When Surojit Chatterjee logs out on his final day as chief product officer at Coinbase on February 3, he will have made a whopping $105 million from stock sales.
According to disclosures filed with the Securities and Exchange Commission, the former chief product officer will also retain a further 249,315 shares of COIN stock, worth another $7.6 million. (Our estimates are based on the closing price of Coinbase stock, at $49.42 per share, on Friday, January 20, after the exercise price, which was $18.71.)
Chatterjee joined San Francisco-based Coinbase from Google in February 2020 on a salary of just under $1 million per year, the filings show.
All told, he has earned about $115 million since joining the company. DL News’ estimate of Chatterjee’s total compensation was checked with two sources who have expertise in executive compensation: Rosanna Landis Weaver, a senior manager at As You Sow, a shareholder advocacy group; and Paul Hodgson, a senior advisor and compensation expert with corporate data house Esgauge.
Chatterjee’s earnings are high, even as pay packages soar among high-ranking executives. For comparison, the CEO of Ford Motor earned less than a quarter of that in the same period, and Ford’s revenues are five times the size of Coinbase’s.
A study conducted by Equilar and The New York Times found that eight CEOs were awarded more than $200 million in 2021, with two earning packages above $500 million.
In April 2021, Bloomberg noted that Chatterjee’s five-year contract with the company was worth $646 million. But his stay was cut short and the crypto market has crashed since, bringing down his total take-home.
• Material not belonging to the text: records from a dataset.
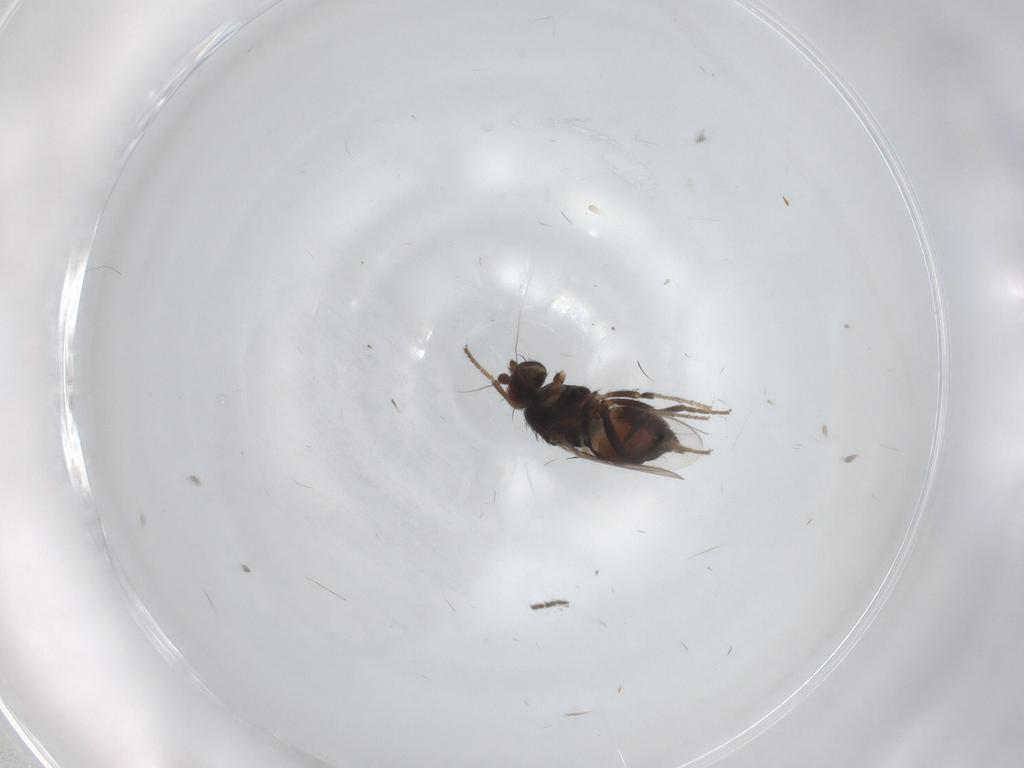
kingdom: Animalia
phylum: Arthropoda
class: Insecta
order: Diptera
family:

That astronomical number in the five-year contract was driven by the rise of COIN stock. As the coronavirus pandemic raged across the planet, bored people stuck in lockdown turned to crypto in droves. The price of Bitcoin hit $69,000. Coinbase’s revenues are heavily linked to crypto transaction volume, and COIN stock rocketed to a high of more than $342 per share during that year. Chatterjee’s options were priced at just at $18.71 — making him fabulously wealthy.
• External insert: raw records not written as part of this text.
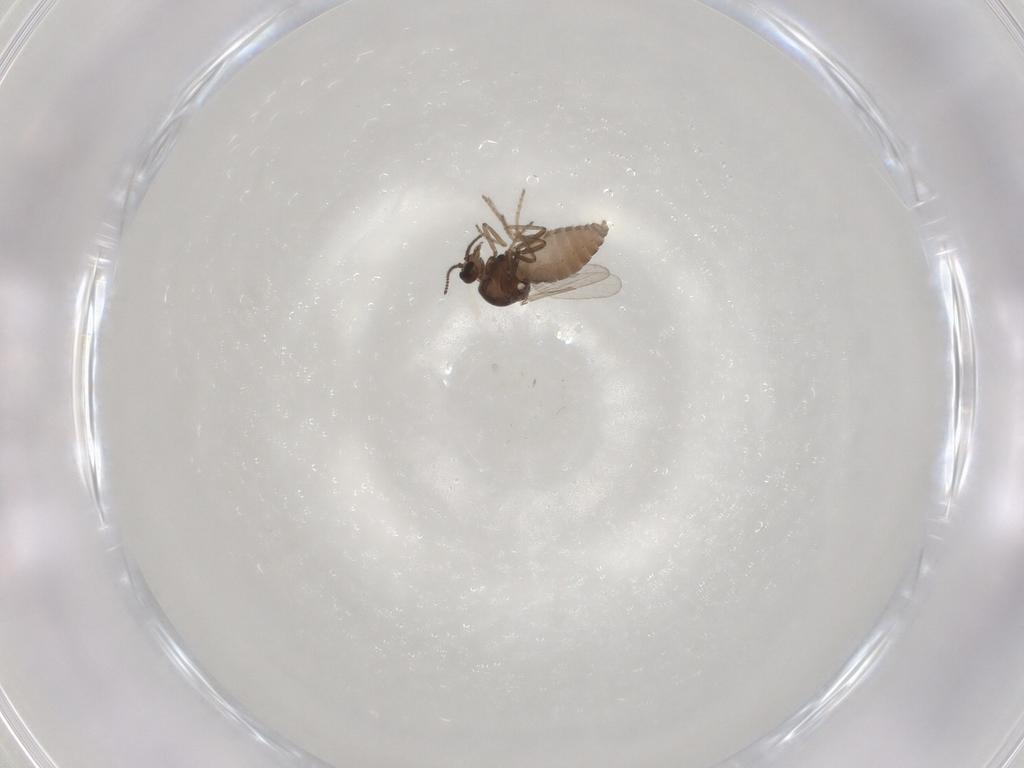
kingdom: Animalia
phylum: Arthropoda
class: Insecta
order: Diptera
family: Ceratopogonidae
That wealth wasn’t just on paper. The company required its executives to trade their stock according to a Rule 10b5-1 plan, which generated frequent automatic sales of their options on a schedule they did not control. As the months went by, Chatterjee was granted options and then sold them in 65 separate transactions, mostly in 2021, according to his SEC disclosures. The plan paid off handsomely: He took $102.5 million in cash gains in 2021 alone.
He wasn’t even the richest beneficiary of the plan. According to the SEC, chief operating officer Emilie Choi booked $106 million in stock sales that same year. CEO Brian Armstrong booked none — zero — that year, but he did gain $57 million from options sales the year before. He continues to hold a controlling stake in the company.
Chatterjee had a five-year agreement with Coinbase but is leaving after three. With COIN stock at $49 per share, his compensation package is now magnitudes less valuable than it was in 2021. But the cash may not have been the driving factor behind his departure — Chatterjee has said he is grappling with family issues.
“As our product leaders have taken on more responsibility, I’ve been able to consider taking a much-needed personal break to spend more time with my family. It has been a tough year for me personally — my father was diagnosed with Alzheimer’s disease, and my mother passed away unexpectedly. If I’m honest with myself, I don’t think I’ve allowed myself time to grieve either yet,” he wrote in a recent LinkedIn post.
Chatterjee and Coinbase both declined to comment to DL News.